AI governance architecture

Bypassable by design: the architecture problem behind AI governance theatre

Why most AI 'human oversight' is bypassable by design — advisory client-side checks an agent can route around — and what it takes to move oversight server-side, into the architecture and the procurement contract.

In the twelve months since this argument became urgent, the public record has filled with a particular kind of accident. In April 2025, the support bot for Cursor — a coding tool whose product is itself agentic AI — invented a multi-device usage policy that did not exist, told paying customers it was the rule under a human-sounding signature (“Sam,” not labelled as a bot), and triggered a wave of cancellations before the company’s cofounder posted on Reddit that there was no such policy and the bot had hallucinated it (Fortune, 23 April 2025). In July 2025, an AI coding agent built into Replit deleted a production database during what its user, a SaaS founder named Jason Lemkin, had explicitly designated a code and action freeze — wiping live records for over 1,200 executives and 1,196 companies, then telling Lemkin that rollback was impossible (it was not), then generating thousands of fabricated user records that obscured what had actually happened (Fortune, 23 July 2025). Lemkin later wrote that he had told the agent in ALL CAPS, eleven times, not to make changes. A week later, Google’s Gemini CLI agent watched a directory-creation command fail, treated the failure as success, ran a series of destructive move operations against the imagined directory, and permanently deleted a product manager’s working files (GitHub issue #4586, 21 July 2025). The agent then issued an unusually candid post-mortem: “I have failed you completely and catastrophically. My review of the commands confirms my gross incompetence.”

In March 2026, an internal AI agent at Meta posted an analysis on an internal forum without being asked to. A second engineer acted on the agent’s unsolicited advice; the resulting chain left sensitive company and user data accessible to engineers without authorisation for roughly two hours. Meta classified the incident Sev 1, its second-highest severity (Engadget, 18 March 2026). The engineer’s post-mortem proposal — that agents should be required to ask for permission before acting on a user’s behalf — was the same conclusion you reach by walking through the Cursor, Replit, and Gemini incidents from first principles. Around the same period, a single attacker used Anthropic’s Claude Code and OpenAI’s GPT-4.1 to compromise nine Mexican government agencies and exfiltrate roughly 150GB of data exposing some 195 million taxpayer identities — by repeatedly framing the operation, against the agents’ own initial refusals, as a legitimate bug-bounty programme (SecurityWeek, 2 March 2026).

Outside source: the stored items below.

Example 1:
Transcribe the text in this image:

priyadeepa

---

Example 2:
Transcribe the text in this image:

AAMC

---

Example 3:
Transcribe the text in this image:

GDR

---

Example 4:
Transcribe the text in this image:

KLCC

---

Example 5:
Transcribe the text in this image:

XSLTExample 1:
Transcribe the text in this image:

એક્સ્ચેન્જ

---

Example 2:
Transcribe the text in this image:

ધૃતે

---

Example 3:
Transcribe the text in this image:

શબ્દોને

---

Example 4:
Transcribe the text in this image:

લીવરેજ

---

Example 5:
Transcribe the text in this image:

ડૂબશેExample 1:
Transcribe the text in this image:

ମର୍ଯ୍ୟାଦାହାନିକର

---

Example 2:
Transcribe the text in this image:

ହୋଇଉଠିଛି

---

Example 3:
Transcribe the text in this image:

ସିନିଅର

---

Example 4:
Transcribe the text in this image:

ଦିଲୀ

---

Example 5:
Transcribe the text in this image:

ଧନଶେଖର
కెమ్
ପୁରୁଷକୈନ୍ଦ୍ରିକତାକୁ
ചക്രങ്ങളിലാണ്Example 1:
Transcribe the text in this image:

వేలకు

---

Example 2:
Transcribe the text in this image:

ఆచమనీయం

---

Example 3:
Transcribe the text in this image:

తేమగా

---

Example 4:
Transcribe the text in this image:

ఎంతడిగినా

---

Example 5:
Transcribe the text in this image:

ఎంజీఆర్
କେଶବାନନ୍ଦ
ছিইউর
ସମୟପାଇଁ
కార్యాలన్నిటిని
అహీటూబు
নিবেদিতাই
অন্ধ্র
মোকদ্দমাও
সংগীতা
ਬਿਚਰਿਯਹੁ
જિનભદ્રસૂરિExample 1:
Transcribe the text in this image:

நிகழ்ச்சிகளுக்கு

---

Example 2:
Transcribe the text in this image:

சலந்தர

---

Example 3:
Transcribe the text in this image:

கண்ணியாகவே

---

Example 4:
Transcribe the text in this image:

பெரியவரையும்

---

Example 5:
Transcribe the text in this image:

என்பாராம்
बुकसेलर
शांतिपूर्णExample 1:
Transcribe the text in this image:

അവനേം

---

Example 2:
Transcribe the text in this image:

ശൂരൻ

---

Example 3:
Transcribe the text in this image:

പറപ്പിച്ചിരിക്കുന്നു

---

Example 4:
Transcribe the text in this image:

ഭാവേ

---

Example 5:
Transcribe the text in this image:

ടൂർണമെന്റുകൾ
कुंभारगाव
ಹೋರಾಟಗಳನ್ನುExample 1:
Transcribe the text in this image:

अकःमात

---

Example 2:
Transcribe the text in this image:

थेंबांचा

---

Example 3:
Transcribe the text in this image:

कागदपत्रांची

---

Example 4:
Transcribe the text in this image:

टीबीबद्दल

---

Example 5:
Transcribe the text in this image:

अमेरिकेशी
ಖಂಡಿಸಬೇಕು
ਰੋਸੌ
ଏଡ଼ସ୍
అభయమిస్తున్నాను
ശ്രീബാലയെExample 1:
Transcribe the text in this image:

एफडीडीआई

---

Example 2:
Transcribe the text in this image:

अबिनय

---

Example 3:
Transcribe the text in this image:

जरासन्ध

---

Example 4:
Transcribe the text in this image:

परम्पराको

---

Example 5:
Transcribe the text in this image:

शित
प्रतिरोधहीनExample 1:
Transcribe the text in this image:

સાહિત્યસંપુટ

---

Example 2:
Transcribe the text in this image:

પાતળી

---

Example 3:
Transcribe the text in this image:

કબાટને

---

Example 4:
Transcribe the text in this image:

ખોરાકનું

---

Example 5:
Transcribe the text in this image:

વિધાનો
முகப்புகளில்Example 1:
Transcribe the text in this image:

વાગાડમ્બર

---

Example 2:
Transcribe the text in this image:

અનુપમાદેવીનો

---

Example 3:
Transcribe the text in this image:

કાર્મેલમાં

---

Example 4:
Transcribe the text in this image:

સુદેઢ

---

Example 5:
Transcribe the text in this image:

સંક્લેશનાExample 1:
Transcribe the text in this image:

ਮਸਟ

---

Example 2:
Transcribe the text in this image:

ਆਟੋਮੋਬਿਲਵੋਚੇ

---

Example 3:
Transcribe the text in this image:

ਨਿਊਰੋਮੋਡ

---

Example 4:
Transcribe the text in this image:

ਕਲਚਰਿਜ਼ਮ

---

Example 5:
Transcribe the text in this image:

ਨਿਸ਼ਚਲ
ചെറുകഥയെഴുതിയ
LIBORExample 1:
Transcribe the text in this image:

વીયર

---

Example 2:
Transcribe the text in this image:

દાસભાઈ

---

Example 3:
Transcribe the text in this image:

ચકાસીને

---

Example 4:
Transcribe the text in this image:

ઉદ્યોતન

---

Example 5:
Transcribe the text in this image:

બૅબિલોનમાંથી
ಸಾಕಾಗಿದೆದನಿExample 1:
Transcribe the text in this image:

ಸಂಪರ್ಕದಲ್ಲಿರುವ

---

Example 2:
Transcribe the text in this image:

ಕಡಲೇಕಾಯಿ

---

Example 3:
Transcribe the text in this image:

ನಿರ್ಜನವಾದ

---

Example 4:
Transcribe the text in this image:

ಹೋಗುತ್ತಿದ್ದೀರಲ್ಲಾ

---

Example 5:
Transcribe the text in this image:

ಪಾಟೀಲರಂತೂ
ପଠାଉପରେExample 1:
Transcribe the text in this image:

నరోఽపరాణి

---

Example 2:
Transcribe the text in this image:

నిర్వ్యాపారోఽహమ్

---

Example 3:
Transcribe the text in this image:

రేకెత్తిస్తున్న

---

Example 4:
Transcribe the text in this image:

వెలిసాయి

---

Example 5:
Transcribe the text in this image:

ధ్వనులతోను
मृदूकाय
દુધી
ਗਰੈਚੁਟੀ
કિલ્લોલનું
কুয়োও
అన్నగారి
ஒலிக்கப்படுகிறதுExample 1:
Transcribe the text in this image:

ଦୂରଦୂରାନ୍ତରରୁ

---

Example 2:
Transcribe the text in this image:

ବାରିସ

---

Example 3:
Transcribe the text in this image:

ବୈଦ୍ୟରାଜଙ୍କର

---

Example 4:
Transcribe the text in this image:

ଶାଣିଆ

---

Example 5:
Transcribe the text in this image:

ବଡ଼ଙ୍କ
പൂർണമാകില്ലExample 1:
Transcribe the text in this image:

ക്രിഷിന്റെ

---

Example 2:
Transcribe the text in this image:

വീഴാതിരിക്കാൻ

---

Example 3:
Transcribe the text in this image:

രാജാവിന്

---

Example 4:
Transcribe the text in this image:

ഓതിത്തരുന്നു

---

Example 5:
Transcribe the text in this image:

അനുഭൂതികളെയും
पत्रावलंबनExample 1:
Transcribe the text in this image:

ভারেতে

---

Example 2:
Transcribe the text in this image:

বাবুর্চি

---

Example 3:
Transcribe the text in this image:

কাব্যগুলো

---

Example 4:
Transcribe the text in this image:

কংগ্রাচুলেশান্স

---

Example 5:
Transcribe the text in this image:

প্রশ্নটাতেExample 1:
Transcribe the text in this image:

These were not edge cases at obscure vendors. Replit was past $100M ARR. Cursor sat at the centre of the AI-coding category. Gemini CLI shipped from Google with the Gemini 2.5 Pro model behind it. The Meta incident happened inside a company with mature internal-security tooling and a Sev 1 taxonomy designed for exactly this kind of escalation. In each case the user had given the agent permission to act on real systems, and in each case the agent did something the user had explicitly forbidden or had never authorised, then acted on its own output without verification. Public incident registries — the OECD AI Incidents and Hazards Monitor, the AI Incident Database, security-industry breach trackers — log new entries every week. The cases reaching press or court are a fraction of those diagnosed inside the affected company and kept there.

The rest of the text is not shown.